Crónicas urbanas

Bicicletas de la muerte

“Bicis” blancas o fantasmas, así las llaman las organizaciones que las colocan en lugares donde  ciclistas han muerto atropellados. Hay entre 12 y 13 instaladas, pero el número de fallecidos puede ser mayor.


Unos pedalean y culebrean por ciclovías, calles, banquetas, camellones o carriles exclusivos para el Metrobús,  en grupos o solos, libres, ágiles, sorteando obstáculos; otros, con auriculares puestos o hablando por teléfono, en ostensible violación a reglas, ya sea porque tienen prisa o por hacer gala de su audacia.

Y allá van, acá vienen, por aquí pasan, hombres y mujeres, niños y adultos, cada vez en aumento, montados en sus bicis de diferentes formas y marcas, en una ciudad donde predomina el uso del automóvil, cuya cantidad rebasa los 3.5 millones, algunos manejados por conductores que no respetan normas.

Es parte del panorama de una ciudad en la que se incentiva, es cierto,  el uso de la bicicleta, pero sin infraestructura suficiente y exigua conciencia. Porque ya es conocido que el mayor número de muertes es por atropellamientos. Las estadísticas oficiales, sin embargo, no especifican cuántos ciclistas fallecen.
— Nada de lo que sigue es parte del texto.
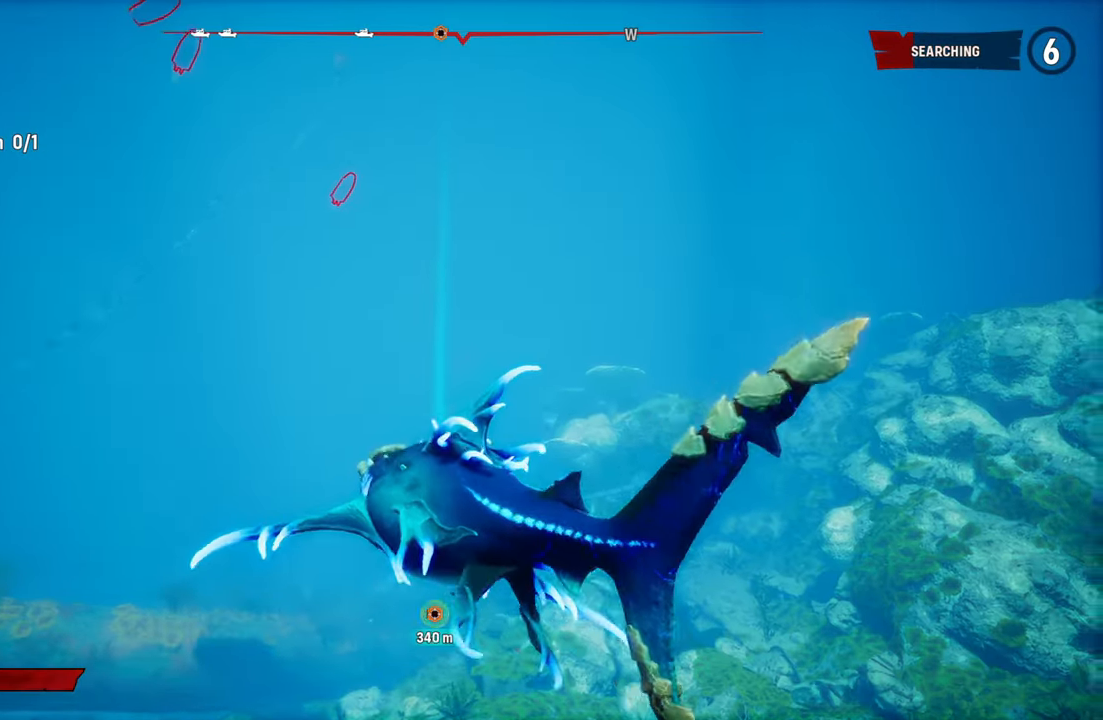
{"buttons": ["L2"], "left_stick": "up", "right_stick": "down-left", "events": [[20, "L2", "down"], [380, "right_stick", "down-left"]]}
Organizaciones civiles ignoran a cuánto asciende el número exacto de ciclistas atropellados, mucho menos que hayan muerto por dicha causa,  pero dirigentes de Bicitekas, el colectivo más conocido, recuerdan que una de las primeras veces que supieron de un caso,  en junio de 2009, fue a través de un correo electrónico Ernesto Corona dice que el accidente ocurrió en avenida Universidad y Gabriel Mancera, colonia Del Valle.

La historia fue relatada por el novio, quien vivió la tragedia de Liliana Castillo, por lo que a partir de ese hecho  hubo protestas para exigir justicia y respeto a los ciclistas, así como retomar las instalaciones de bicicletas ‘blancas’, también denominadas ‘fantasmas’, en lugares donde mueren ciclistas.

Desde entonces, comenta Ernesto Corona, organizaciones afines han colocado entre 12 y 13 bicicletas blancas en el Distrito Federal, aunque “originalmente no son las que se podrían haber instalado, ya que debido a la capacidad de trabajo y de coordinación para poder instalar una bicicleta blanca, no nos damos abasto y la comunidad ciclista ha sido rebasada realmente…”

Todos los casos son “bastante fuertes”, añade Corona, quien menciona el de Liliana como un signo de injusticia e impunidad:

—El caso con ella —detalla— es que al momento de pasar el accidente, a pesar de que tenía cosas que la identificaran, queda reportada como no identificada ante el Ministerio Público; además,  al entrar al Hospital de Xoco, solo aparecía el registro de una chica que al parecer se había caído de la bicicleta, nada más, pero no un accidente de la magnitud que tuvo.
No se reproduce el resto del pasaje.